* [Texto de estudio]
Como negros de mierda que somos, eso me decía un nuevo amigo peruano, con quien nos bajamos una birra antes de ir a 990. Encontrarme con este hincha de Alianza Lima (que terminó yendo a escuchar punk a otro costado de la noche) no me pareció una fugaz coincidencia: esa charla acerca del estupor citadino antes de entrar al templo cordobés del rock a disfrutar del show de una banda de las características de Armando Flores, parecía responder a un plan tejido desde los comienzos por algún anciano sabio, y morocho.

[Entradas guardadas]
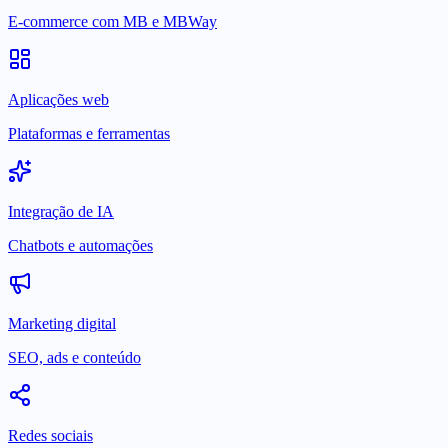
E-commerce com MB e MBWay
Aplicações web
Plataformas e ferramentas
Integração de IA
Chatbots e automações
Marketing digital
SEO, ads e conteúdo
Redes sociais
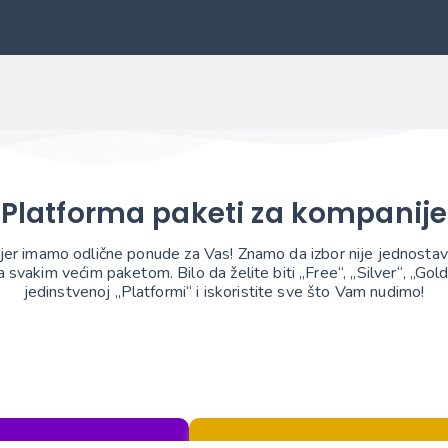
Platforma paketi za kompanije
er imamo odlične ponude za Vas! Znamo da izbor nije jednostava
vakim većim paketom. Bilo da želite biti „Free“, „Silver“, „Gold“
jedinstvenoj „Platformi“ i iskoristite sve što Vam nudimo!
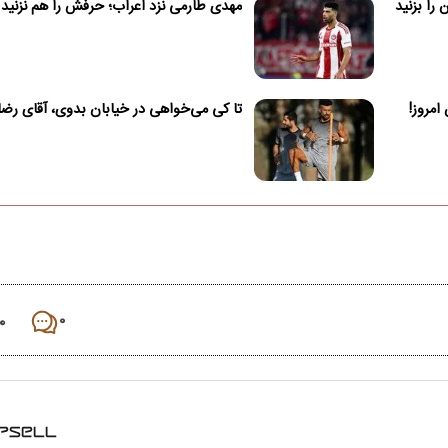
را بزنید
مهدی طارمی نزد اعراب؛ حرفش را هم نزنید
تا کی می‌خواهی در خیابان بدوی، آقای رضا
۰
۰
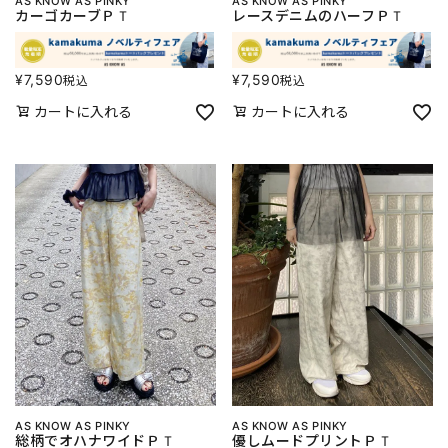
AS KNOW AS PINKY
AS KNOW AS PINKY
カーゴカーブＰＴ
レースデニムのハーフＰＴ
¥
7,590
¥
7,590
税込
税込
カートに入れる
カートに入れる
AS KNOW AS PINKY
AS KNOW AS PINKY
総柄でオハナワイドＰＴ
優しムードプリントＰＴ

...

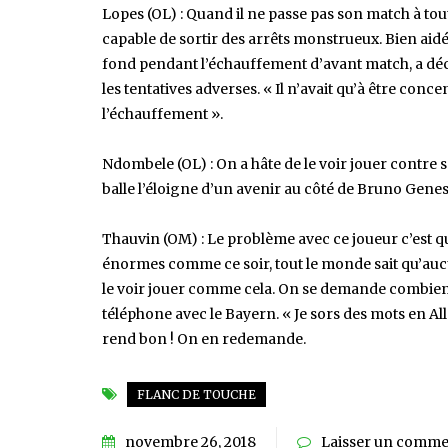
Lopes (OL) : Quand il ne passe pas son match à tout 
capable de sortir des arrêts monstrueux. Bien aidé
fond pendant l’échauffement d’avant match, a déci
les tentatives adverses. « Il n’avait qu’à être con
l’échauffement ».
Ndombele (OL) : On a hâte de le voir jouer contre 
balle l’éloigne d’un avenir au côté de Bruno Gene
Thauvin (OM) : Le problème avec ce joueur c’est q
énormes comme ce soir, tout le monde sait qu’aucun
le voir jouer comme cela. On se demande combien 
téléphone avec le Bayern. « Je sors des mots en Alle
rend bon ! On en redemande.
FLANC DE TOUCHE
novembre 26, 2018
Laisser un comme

...

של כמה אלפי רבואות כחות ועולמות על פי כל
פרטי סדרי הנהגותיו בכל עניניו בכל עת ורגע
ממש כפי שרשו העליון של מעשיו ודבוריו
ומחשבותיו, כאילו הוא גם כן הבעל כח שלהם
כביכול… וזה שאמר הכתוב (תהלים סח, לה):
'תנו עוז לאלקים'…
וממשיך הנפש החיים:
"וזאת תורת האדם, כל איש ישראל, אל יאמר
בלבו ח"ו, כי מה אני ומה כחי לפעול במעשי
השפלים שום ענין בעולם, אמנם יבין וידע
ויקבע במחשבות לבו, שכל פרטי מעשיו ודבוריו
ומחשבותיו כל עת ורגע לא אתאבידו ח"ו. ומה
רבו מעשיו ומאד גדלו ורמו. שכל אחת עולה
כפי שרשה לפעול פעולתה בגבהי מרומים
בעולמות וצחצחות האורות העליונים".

* [Instrucción de trabajo A]
Enumera los nombres propios que aparecen en el texto de estudio.
* [Instrucción de trabajo B]
Reproduce del texto de estudio, sin cambios, el pasaje que empieza con "Como negros de" y sigue hasta "sabio, y morocho.".

* [Tu respuesta A]
Alianza Lima, 990, Armando Flores

* [Tu respuesta B]
Como negros de mierda que somos, eso me decía un nuevo amigo peruano, con quien nos bajamos una birra antes de ir a 990. Encontrarme con este hincha de Alianza Lima (que terminó yendo a escuchar punk a otro costado de la noche) no me pareció una fugaz coincidencia: esa charla acerca del estupor citadino antes de entrar al templo cordobés del rock a disfrutar del show de una banda de las características de Armando Flores, parecía responder a un plan tejido desde los comienzos por algún anciano sabio, y morocho.